(Data to process)

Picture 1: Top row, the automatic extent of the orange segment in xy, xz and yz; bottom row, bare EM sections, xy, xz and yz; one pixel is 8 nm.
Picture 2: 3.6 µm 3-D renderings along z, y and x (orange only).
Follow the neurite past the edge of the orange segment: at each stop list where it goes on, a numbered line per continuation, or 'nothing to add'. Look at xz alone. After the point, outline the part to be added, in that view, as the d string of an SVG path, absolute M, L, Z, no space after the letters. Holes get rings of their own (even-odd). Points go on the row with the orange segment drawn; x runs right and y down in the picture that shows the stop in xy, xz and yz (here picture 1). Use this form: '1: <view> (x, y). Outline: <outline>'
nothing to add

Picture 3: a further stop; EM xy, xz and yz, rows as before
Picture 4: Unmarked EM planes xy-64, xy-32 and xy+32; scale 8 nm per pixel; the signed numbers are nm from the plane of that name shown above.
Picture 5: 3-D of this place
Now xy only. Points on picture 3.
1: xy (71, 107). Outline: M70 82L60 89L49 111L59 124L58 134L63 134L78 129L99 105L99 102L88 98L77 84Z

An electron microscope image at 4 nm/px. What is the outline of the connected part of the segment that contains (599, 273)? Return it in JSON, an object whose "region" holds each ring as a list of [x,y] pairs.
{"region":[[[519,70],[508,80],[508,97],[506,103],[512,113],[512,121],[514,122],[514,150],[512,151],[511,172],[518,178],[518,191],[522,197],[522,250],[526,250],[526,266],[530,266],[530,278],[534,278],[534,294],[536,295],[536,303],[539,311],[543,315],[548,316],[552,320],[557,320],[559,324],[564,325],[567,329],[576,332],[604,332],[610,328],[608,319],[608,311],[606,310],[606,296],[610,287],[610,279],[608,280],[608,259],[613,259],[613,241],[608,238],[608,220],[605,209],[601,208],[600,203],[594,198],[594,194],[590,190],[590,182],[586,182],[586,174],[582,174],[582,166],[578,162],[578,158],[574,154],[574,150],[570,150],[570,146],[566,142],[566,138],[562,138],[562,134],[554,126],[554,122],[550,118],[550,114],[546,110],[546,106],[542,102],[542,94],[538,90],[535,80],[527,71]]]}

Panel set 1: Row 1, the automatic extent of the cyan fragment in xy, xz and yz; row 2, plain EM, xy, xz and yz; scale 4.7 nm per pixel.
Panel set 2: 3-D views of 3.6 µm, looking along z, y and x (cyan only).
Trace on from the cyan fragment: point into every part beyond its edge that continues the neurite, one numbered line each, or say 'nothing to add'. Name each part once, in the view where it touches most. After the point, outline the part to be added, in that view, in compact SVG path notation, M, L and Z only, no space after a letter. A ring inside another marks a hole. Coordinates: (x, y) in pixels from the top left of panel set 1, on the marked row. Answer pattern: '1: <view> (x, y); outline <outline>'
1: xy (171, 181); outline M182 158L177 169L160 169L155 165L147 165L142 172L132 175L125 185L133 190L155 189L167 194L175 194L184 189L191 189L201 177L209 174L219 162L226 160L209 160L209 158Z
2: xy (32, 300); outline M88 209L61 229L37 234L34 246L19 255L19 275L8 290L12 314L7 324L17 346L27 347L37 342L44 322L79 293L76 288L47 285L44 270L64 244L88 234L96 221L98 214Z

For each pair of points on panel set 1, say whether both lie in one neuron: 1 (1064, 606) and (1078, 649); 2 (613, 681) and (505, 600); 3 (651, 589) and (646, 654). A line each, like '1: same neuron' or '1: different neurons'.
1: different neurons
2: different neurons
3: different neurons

(End Data to process)
(Data to process)

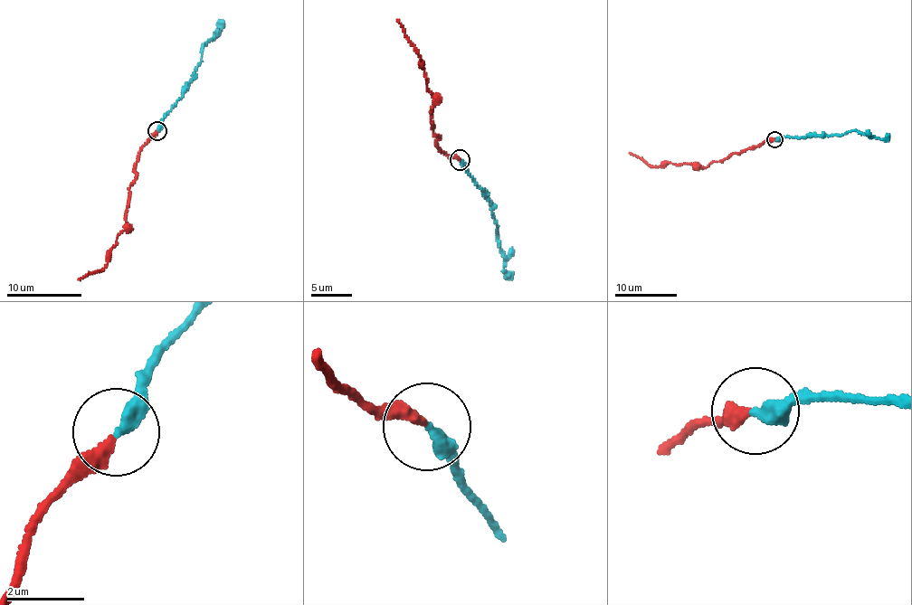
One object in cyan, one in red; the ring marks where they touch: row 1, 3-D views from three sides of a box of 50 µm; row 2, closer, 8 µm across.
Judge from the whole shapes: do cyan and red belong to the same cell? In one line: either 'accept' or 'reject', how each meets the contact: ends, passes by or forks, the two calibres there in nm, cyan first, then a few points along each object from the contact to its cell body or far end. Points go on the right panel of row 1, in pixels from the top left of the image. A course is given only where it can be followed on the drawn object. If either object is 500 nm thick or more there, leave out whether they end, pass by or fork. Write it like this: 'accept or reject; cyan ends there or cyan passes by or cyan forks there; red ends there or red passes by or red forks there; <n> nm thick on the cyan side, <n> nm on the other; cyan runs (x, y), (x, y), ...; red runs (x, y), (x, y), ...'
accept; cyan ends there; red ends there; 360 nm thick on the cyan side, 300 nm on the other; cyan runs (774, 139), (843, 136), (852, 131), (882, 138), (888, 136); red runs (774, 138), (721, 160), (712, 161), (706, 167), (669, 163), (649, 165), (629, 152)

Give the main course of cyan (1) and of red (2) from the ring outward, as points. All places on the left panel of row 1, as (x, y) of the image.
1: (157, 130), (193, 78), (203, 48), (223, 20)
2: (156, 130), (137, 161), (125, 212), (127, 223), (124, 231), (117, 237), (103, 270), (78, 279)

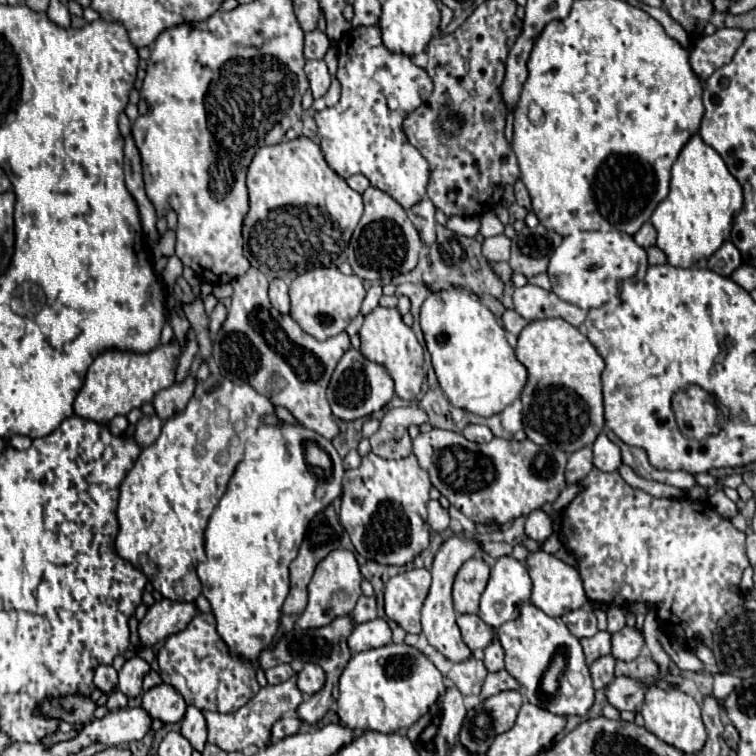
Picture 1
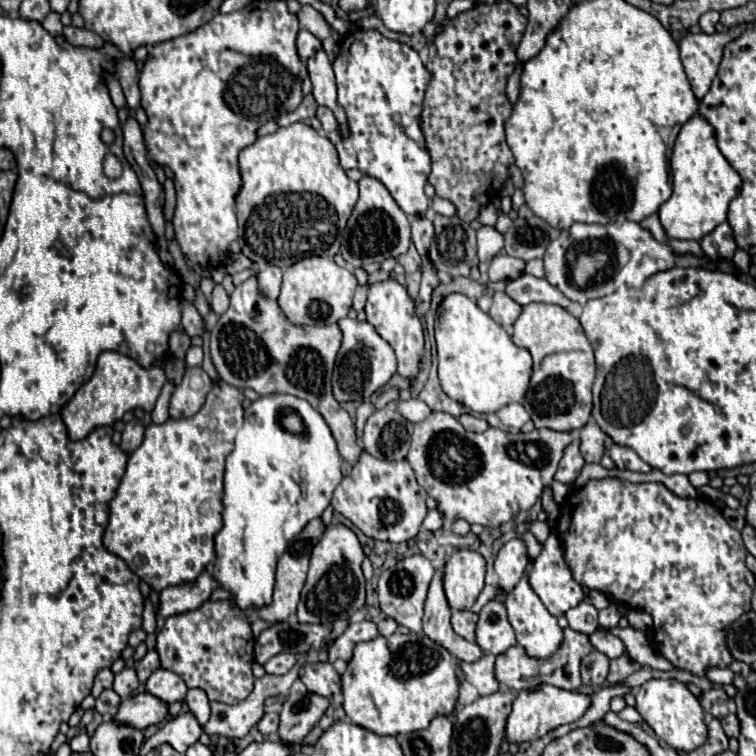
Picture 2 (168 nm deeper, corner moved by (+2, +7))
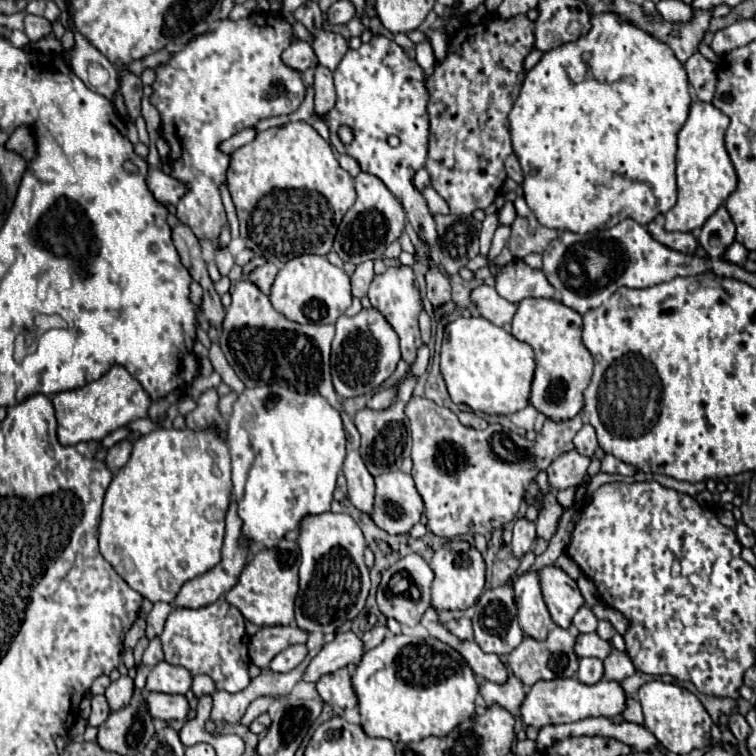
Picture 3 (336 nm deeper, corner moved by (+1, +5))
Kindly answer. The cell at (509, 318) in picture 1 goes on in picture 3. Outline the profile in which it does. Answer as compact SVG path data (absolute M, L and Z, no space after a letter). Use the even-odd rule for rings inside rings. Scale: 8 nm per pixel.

(End Data to process)

◆ **Your goal**: Copy out the lines of the data where the string "views" occurs.

◆ **The completed task**:
Panel set 2: 3-D views of 3.6 µm, looking along z, y and x (cyan only).
One object in cyan, one in red; the ring marks where they touch: row 1, 3-D views from three sides of a box of 50 µm; row 2, closer, 8 µm across.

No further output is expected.